- MATERIAL PROVIDED:

------

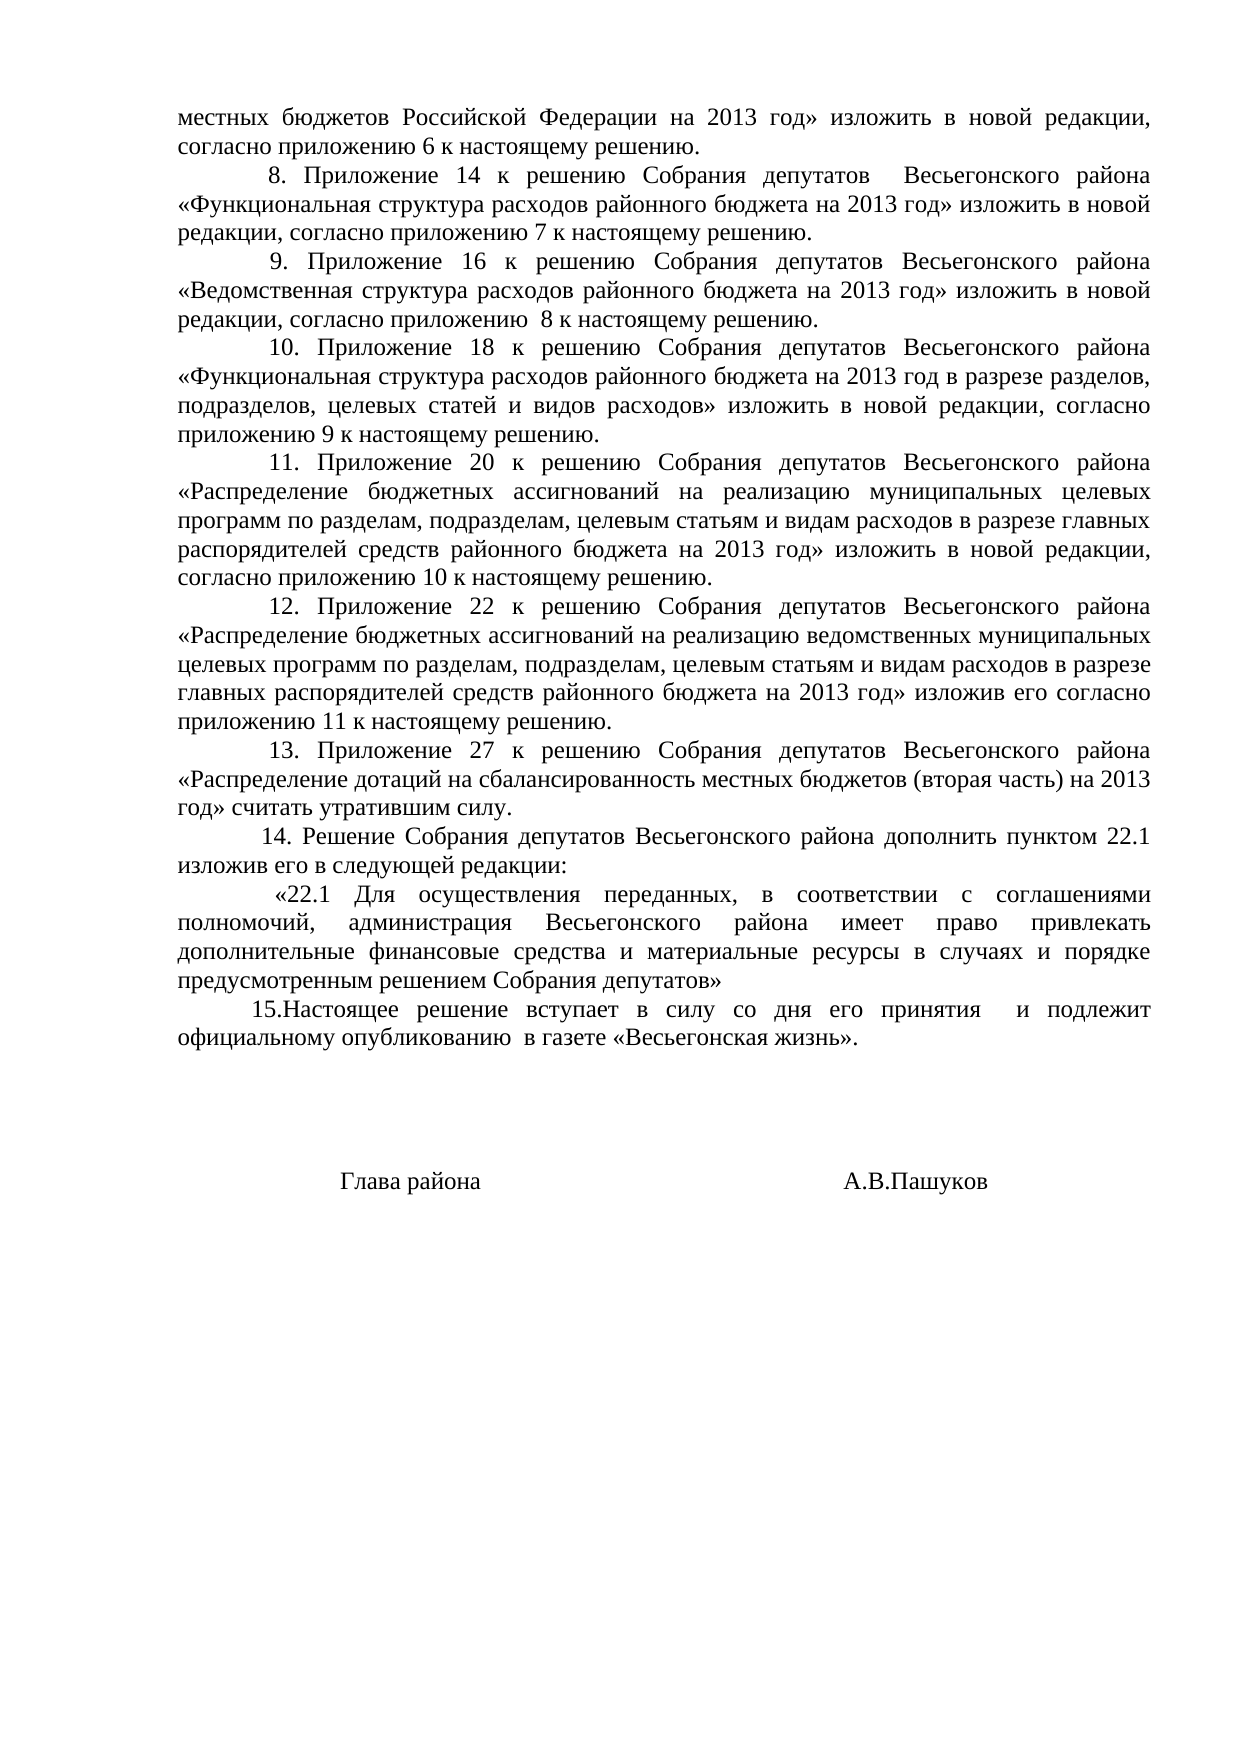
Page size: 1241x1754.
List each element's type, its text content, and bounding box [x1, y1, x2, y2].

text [177, 102, 1152, 160]
text 12. Приложение 22 к решению Собрания депутатов Весьегонского района «Распределение бюджетных ассигнований на реализацию ведомственных муниципальных целевых программ по разделам, подразделам, целевым статьям и видам расходов в разрезе главных распорядителей средств районного бюджета на 2013 год» изложив его согласно приложению 11 к настоящему решению. [177, 591, 1152, 735]
text 10. Приложение 18 к решению Собрания депутатов Весьегонского района «Функциональная структура расходов районного бюджета на 2013 год в разрезе разделов, подразделов, целевых статей и видов расходов» изложить в новой редакции, согласно приложению 9 к настоящему решению. [177, 332, 1152, 447]
text 9. Приложение 16 к решению Собрания депутатов Весьегонского района «Ведомственная структура расходов районного бюджета на 2013 год» изложить в новой редакции, согласно приложению 8 к настоящему решению. [177, 246, 1152, 332]
text 13. Приложение 27 к решению Собрания депутатов Весьегонского района «Распределение дотаций на сбалансированность местных бюджетов (вторая часть) на 2013 год» считать утратившим силу. [177, 735, 1152, 821]
text «22.1 Для осуществления переданных, в соответствии с соглашениями полномочий, администрация Весьегонского района имеет право привлекать дополнительные финансовые средства и материальные ресурсы в случаях и порядке предусмотренным решением Собрания депутатов» [177, 879, 1152, 994]
text 14. Решение Собрания депутатов Весьегонского района дополнить пунктом 22.1 изложив его в следующей редакции: [177, 821, 1152, 879]
text 15.Настоящее решение вступает в силу со дня его принятия и подлежит официальному опубликованию в газете «Весьегонская жизнь». [177, 994, 1152, 1051]
text 8. Приложение 14 к решению Собрания депутатов Весьегонского района «Функциональная структура расходов районного бюджета на 2013 год» изложить в новой редакции, согласно приложению 7 к настоящему решению. [177, 160, 1152, 246]
text 11. Приложение 20 к решению Собрания депутатов Весьегонского района «Распределение бюджетных ассигнований на реализацию муниципальных целевых программ по разделам, подразделам, целевым статьям и видам расходов в разрезе главных распорядителей средств районного бюджета на 2013 год» изложить в новой редакции, согласно приложению 10 к настоящему решению. [177, 447, 1152, 591]
text Глава района А.В.Пашуков [177, 1166, 1152, 1195]
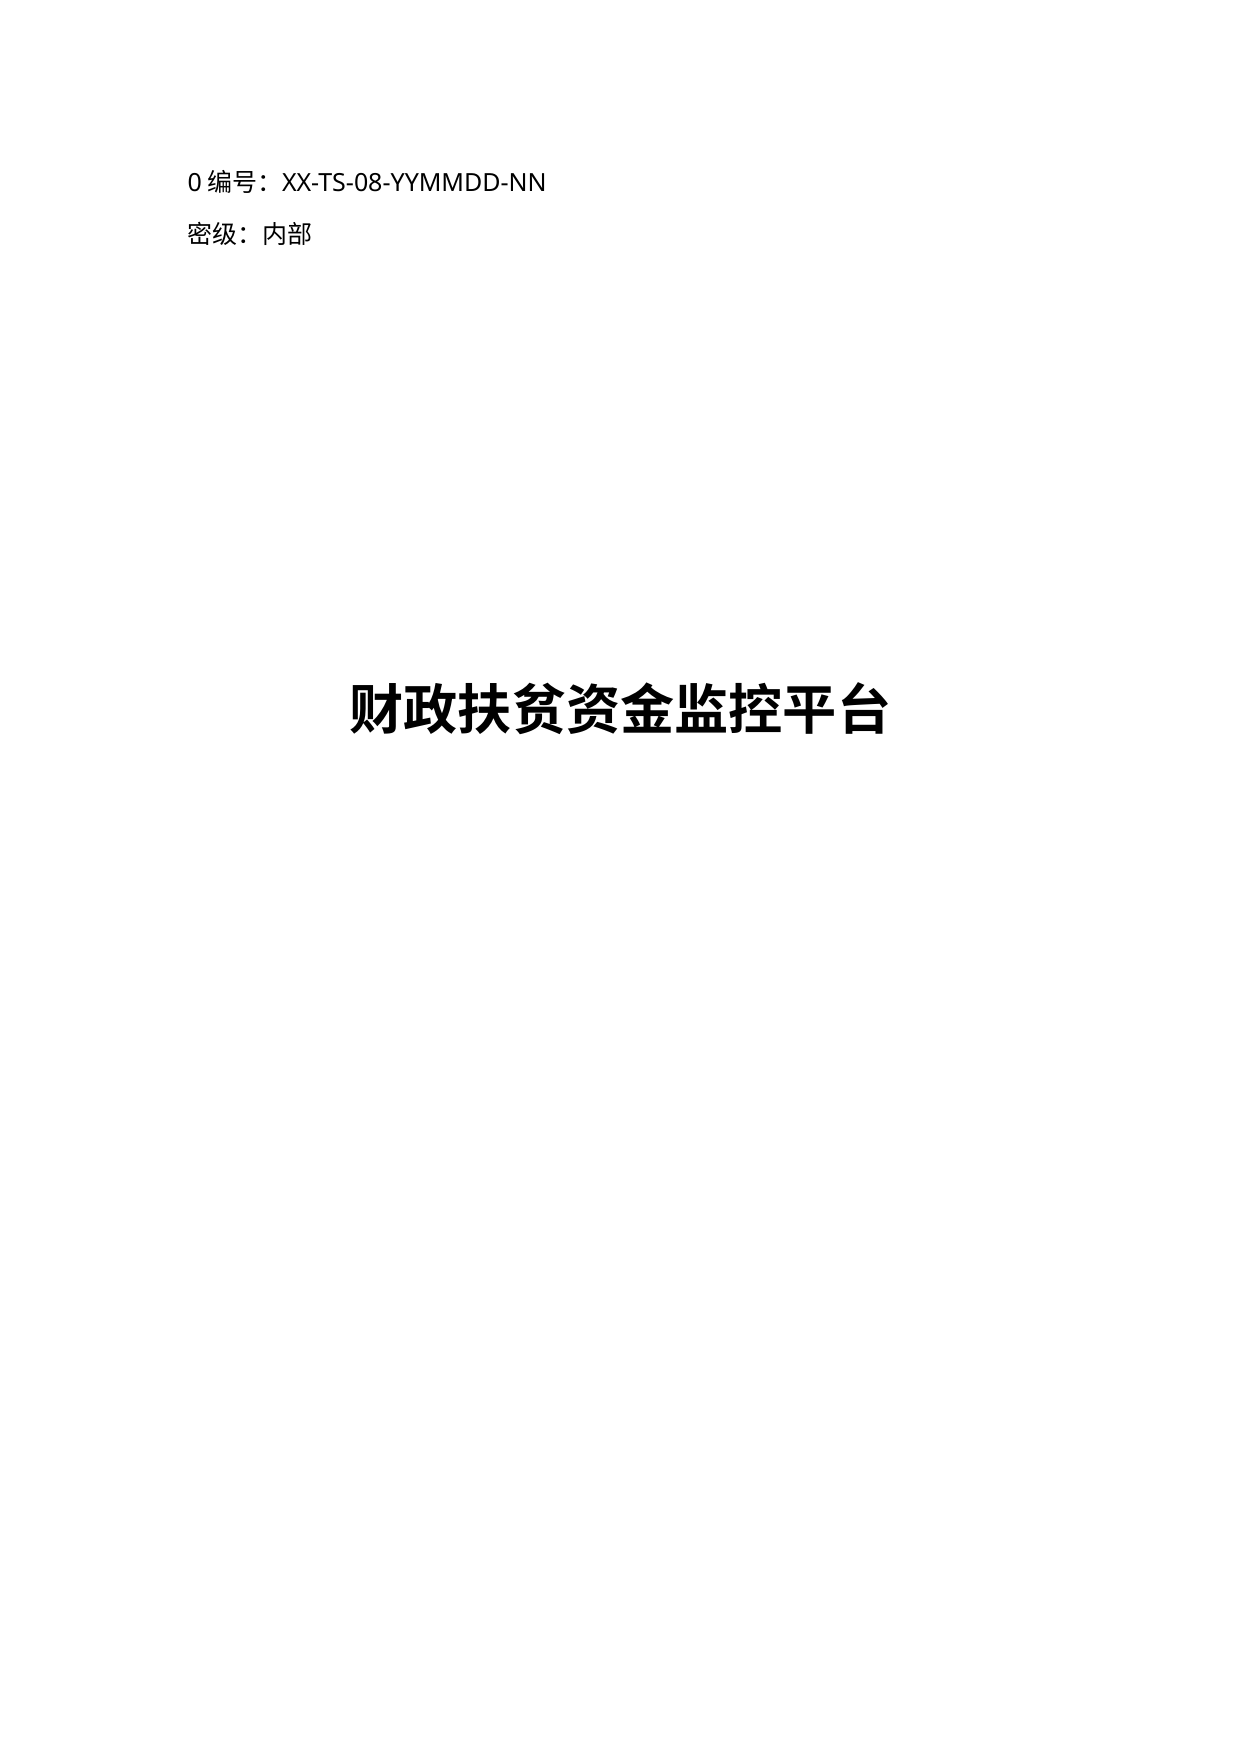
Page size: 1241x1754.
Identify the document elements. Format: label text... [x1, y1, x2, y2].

------

- EXERCISE DIRECTIONS:
Only lines belong in the copy, not pictures: write out exactly the lines of the records from the first through the one holding "List each element's".

- RESPONSE AREA:
Page size: 1241x1754.
List each element's type, its text content, and bounding box [x1, y1, x2, y2].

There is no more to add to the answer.